Good afternoon everybody...
Despite the title, I'm not trying to start a flame war here. I'm interested in people's opinions on the worth of Microsoft's technological innovation (a tricky word to use these days, I know).
More specifically... What exactly is Microsoft doing wrong, in a technical sense, by tying their products together? Coming from an object-oriented point of view, I can see a lot of worth in doing this.
Let's say you're a Microsoft engineer. Your buddy is working on IE, and he's just put something in for browsing remote directories as if they were local. You think, hey, that would be really useful for your module of code. So you write code that uses his IE code. This is tying products and makes it difficult to remove IE from windows. But from a technical standpoint, you're getting reuse of code. Isn't that worth something?
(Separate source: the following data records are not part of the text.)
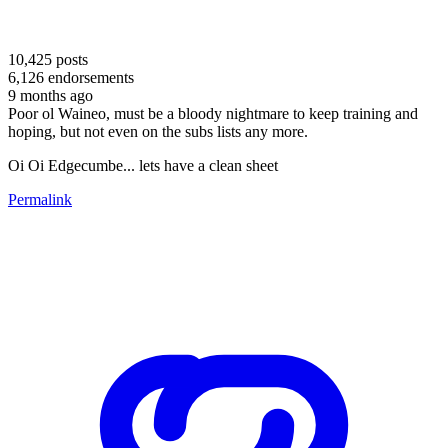
10,425
posts
6,126
endorsements
9 months ago
Poor ol Waineo, must be a bloody nightmare to keep training and
hoping, but not even on the subs lists any more.
Oi Oi Edgecumbe... lets have a clean sheet
Permalink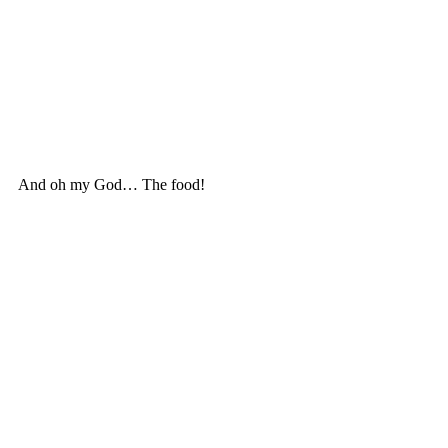
And oh my God… The food! 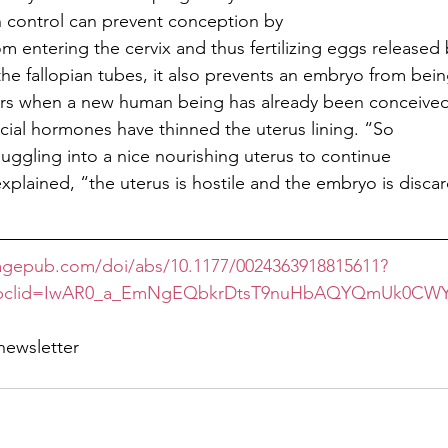
h control can prevent conception by
m entering the cervix and thus fertilizing eggs released
the fallopian tubes, it also prevents an embryo from bei
urs when a new human being has already been conceive
ificial hormones have thinned the uterus lining. “So
nuggling into a nice nourishing uterus to continue
plained, “the uterus is hostile and the embryo is disca
.sagepub.com/doi/abs/10.1177/0024363918815611?
&fbclid=IwAR0_a_EmNgEQbkrDtsT9nuHbAQYQmUk0CWYR
newsletter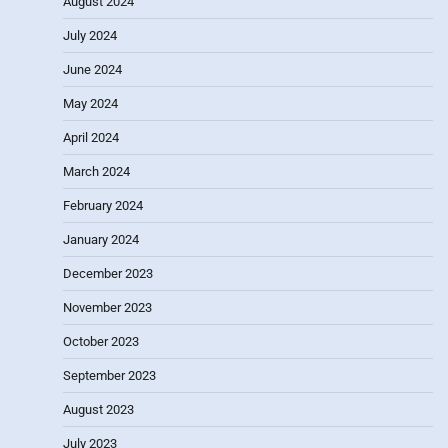
August 2024
July 2024
June 2024
May 2024
April 2024
March 2024
February 2024
January 2024
December 2023
November 2023
October 2023
September 2023
August 2023
July 2023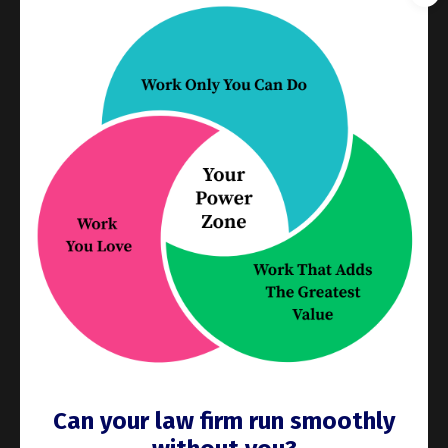
even a reliable resource. What keeps work moving—
for your team and for you—is clear scope, defined
next steps, real deadlines, and accountability that
doesn't depend on motivation or good intentions.
When those elements are in place, execution becomes
easier. When they're absent, even capable, committed
people get stuck.
This is the shift: you already understand this logic
when it comes to your team. Now apply it to yourself.
The question isn't "why can't I make myself do this?"
It's "what would make this easier to actually do?" Just
like if a delegate kept missing the mark, what do you
need to succeed? What's defined, and what isn't?
Where is the friction, and is there a way to remove it?
That's a more useful question than resolving, yet
Can your law firm run smoothly
again, to try harder.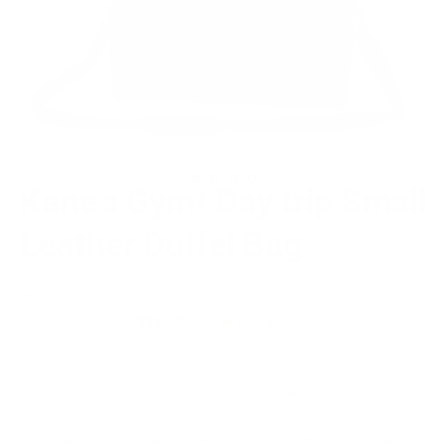
Kane's Gym/ Day trip Small
Leather Duffel Bag
Regular
$276.00
price
or 5 payments of
$55.20
with
ⓘ
(Free Shipping and 30 days for Returns/ Alterations)
We Guarantee a Great Fit. 94% of our customers love their fit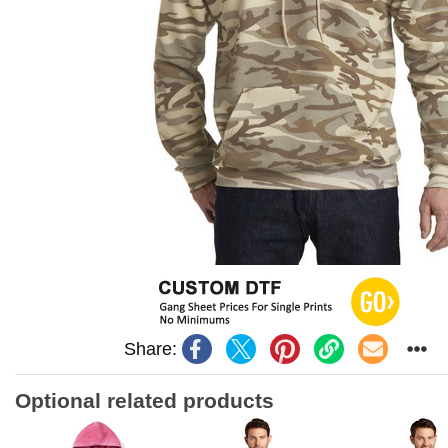
Share:
Optional related products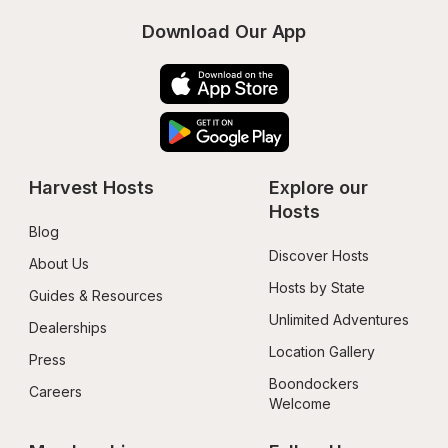
Download Our App
Harvest Hosts
Explore our 
Hosts
Blog
Discover Hosts
About Us
Hosts by State
Guides & Resources
Unlimited Adventures
Dealerships
Location Gallery
Press
Boondockers 
Careers
Welcome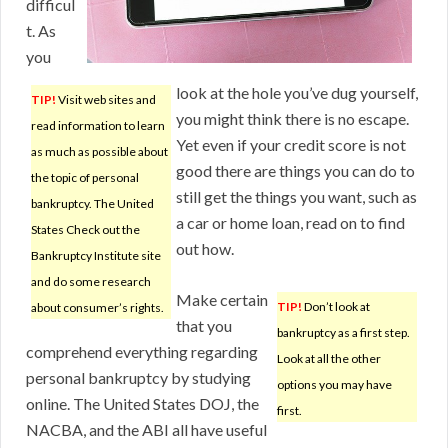
difficul
t. As
you
look at the hole you’ve dug yourself,
TIP!
Visit web sites and
you might think there is no escape.
read information to learn
Yet even if your credit score is not
as much as possible about
good there are things you can do to
the topic of personal
still get the things you want, such as
bankruptcy. The United
a car or home loan, read on to find
States Check out the
out how.
Bankruptcy Institute site
and do some research
Make certain
TIP!
Don’t look at
about consumer’s rights.
that you
bankruptcy as a first step.
comprehend everything regarding
Look at all the other
personal bankruptcy by studying
options you may have
online. The United States DOJ, the
first.
NACBA, and the ABI all have useful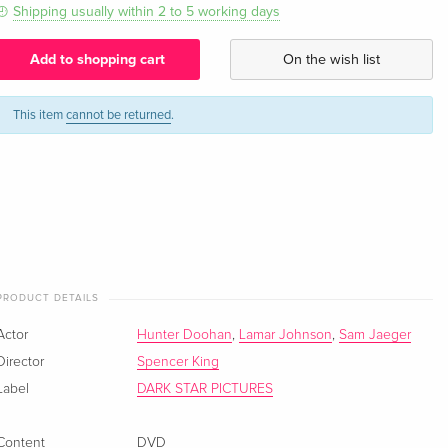
Shipping usually within 2 to 5 working days
Add to shopping cart
On the wish list
This item
cannot be returned
.
PRODUCT DETAILS
Actor
Hunter Doohan
,
Lamar Johnson
,
Sam Jaeger
Director
Spencer King
Label
DARK STAR PICTURES
Content
DVD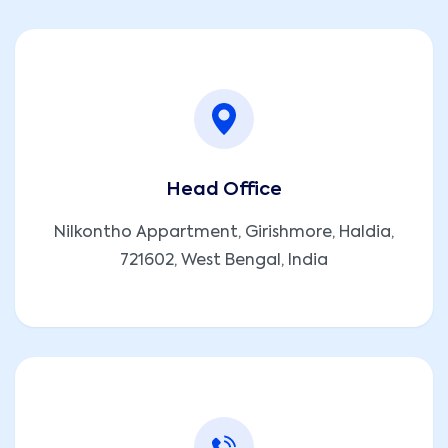
Head Office
Nilkontho Appartment, Girishmore, Haldia,
721602, West Bengal, India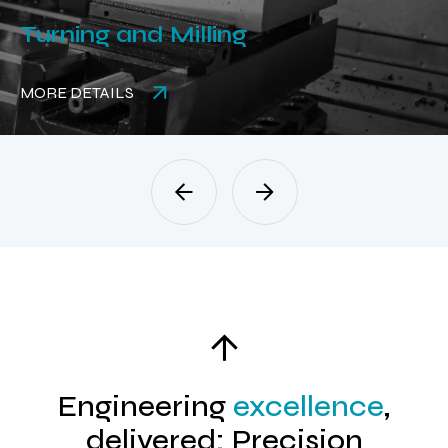
Turning and Milling
MORE DETAILS
Engineering
excellence
,
delivered: Precision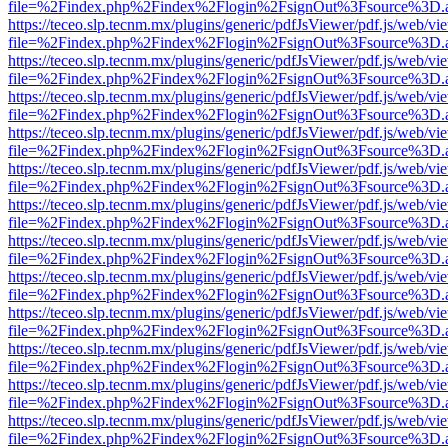
file=%2Findex.php%2Findex%2Flogin%2FsignOut%3Fsource%3D.ame
https://teceo.slp.tecnm.mx/plugins/generic/pdfJsViewer/pdf.js/web/vi
file=%2Findex.php%2Findex%2Flogin%2FsignOut%3Fsource%3D.ame
https://teceo.slp.tecnm.mx/plugins/generic/pdfJsViewer/pdf.js/web/vi
file=%2Findex.php%2Findex%2Flogin%2FsignOut%3Fsource%3D.ame
https://teceo.slp.tecnm.mx/plugins/generic/pdfJsViewer/pdf.js/web/vi
file=%2Findex.php%2Findex%2Flogin%2FsignOut%3Fsource%3D.ame
https://teceo.slp.tecnm.mx/plugins/generic/pdfJsViewer/pdf.js/web/vi
file=%2Findex.php%2Findex%2Flogin%2FsignOut%3Fsource%3D.ame
https://teceo.slp.tecnm.mx/plugins/generic/pdfJsViewer/pdf.js/web/vi
file=%2Findex.php%2Findex%2Flogin%2FsignOut%3Fsource%3D.ame
https://teceo.slp.tecnm.mx/plugins/generic/pdfJsViewer/pdf.js/web/vi
file=%2Findex.php%2Findex%2Flogin%2FsignOut%3Fsource%3D.ame
https://teceo.slp.tecnm.mx/plugins/generic/pdfJsViewer/pdf.js/web/vi
file=%2Findex.php%2Findex%2Flogin%2FsignOut%3Fsource%3D.ame
https://teceo.slp.tecnm.mx/plugins/generic/pdfJsViewer/pdf.js/web/vi
file=%2Findex.php%2Findex%2Flogin%2FsignOut%3Fsource%3D.ame
https://teceo.slp.tecnm.mx/plugins/generic/pdfJsViewer/pdf.js/web/vi
file=%2Findex.php%2Findex%2Flogin%2FsignOut%3Fsource%3D.ame
https://teceo.slp.tecnm.mx/plugins/generic/pdfJsViewer/pdf.js/web/vi
file=%2Findex.php%2Findex%2Flogin%2FsignOut%3Fsource%3D.ame
https://teceo.slp.tecnm.mx/plugins/generic/pdfJsViewer/pdf.js/web/vi
file=%2Findex.php%2Findex%2Flogin%2FsignOut%3Fsource%3D.ame
https://teceo.slp.tecnm.mx/plugins/generic/pdfJsViewer/pdf.js/web/vi
file=%2Findex.php%2Findex%2Flogin%2FsignOut%3Fsource%3D.ame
I certainly think Microsoft has done a lot of nasty things and deserves very strong punishment for making technological innovations and not exposing them, instead only using them to give their applications (IE, Office, etc.) a leg up on the competition. That's despicable. But actually making the innovations... I don't see anything wrong with typing products in.
Opinions? Comments? Please don't just reply saying "Microsoft is evil! Tying products is evil! You're a big smelly monkey!". At least give your reasoning on why tying products is a bad thing in a technical sense, not a commercial sense. I know it's bad for the free market and all that, but I'm trying for a technical standpoint here.